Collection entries
===

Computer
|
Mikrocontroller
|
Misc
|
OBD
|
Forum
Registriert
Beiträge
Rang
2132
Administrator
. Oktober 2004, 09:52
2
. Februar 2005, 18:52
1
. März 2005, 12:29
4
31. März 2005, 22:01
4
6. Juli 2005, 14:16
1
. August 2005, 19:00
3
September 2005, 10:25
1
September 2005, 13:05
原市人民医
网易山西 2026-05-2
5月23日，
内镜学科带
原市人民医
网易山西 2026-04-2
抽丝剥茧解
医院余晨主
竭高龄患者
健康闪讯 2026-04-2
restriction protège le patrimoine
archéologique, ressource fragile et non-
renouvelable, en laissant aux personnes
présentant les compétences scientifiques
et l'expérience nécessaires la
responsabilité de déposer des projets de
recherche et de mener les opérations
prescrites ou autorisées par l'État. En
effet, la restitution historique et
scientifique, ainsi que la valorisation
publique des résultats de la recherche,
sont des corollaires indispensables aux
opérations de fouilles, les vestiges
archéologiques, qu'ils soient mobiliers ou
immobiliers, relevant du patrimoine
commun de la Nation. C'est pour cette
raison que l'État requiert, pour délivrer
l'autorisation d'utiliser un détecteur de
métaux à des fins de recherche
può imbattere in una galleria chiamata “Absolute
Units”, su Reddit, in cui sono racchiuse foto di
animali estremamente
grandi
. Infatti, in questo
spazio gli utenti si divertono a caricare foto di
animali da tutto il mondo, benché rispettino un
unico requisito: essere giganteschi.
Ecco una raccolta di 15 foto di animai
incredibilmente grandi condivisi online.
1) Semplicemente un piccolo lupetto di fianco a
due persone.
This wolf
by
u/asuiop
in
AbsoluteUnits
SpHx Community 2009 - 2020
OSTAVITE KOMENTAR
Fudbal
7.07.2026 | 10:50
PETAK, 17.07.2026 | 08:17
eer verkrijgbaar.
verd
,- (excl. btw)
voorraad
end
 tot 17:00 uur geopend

===

PROMPT ▸ Your task is to reproduce exactly the lines that begin at the line containing "commun de la Nation. C'est pour cette" and end at the final line of the data above.

ANSWER TO THE PROBLEM ▸
commun de la Nation. C'est pour cette
raison que l'État requiert, pour délivrer
l'autorisation d'utiliser un détecteur de
métaux à des fins de recherche
può imbattere in una galleria chiamata “Absolute
Units”, su Reddit, in cui sono racchiuse foto di
animali estremamente
grandi
. Infatti, in questo
spazio gli utenti si divertono a caricare foto di
animali da tutto il mondo, benché rispettino un
unico requisito: essere giganteschi.
Ecco una raccolta di 15 foto di animai
incredibilmente grandi condivisi online.
1) Semplicemente un piccolo lupetto di fianco a
due persone.
This wolf
by
u/asuiop
in
AbsoluteUnits
SpHx Community 2009 - 2020
OSTAVITE KOMENTAR
Fudbal
7.07.2026 | 10:50
PETAK, 17.07.2026 | 08:17
eer verkrijgbaar.
verd
,- (excl. btw)
voorraad
end
 tot 17:00 uur geopend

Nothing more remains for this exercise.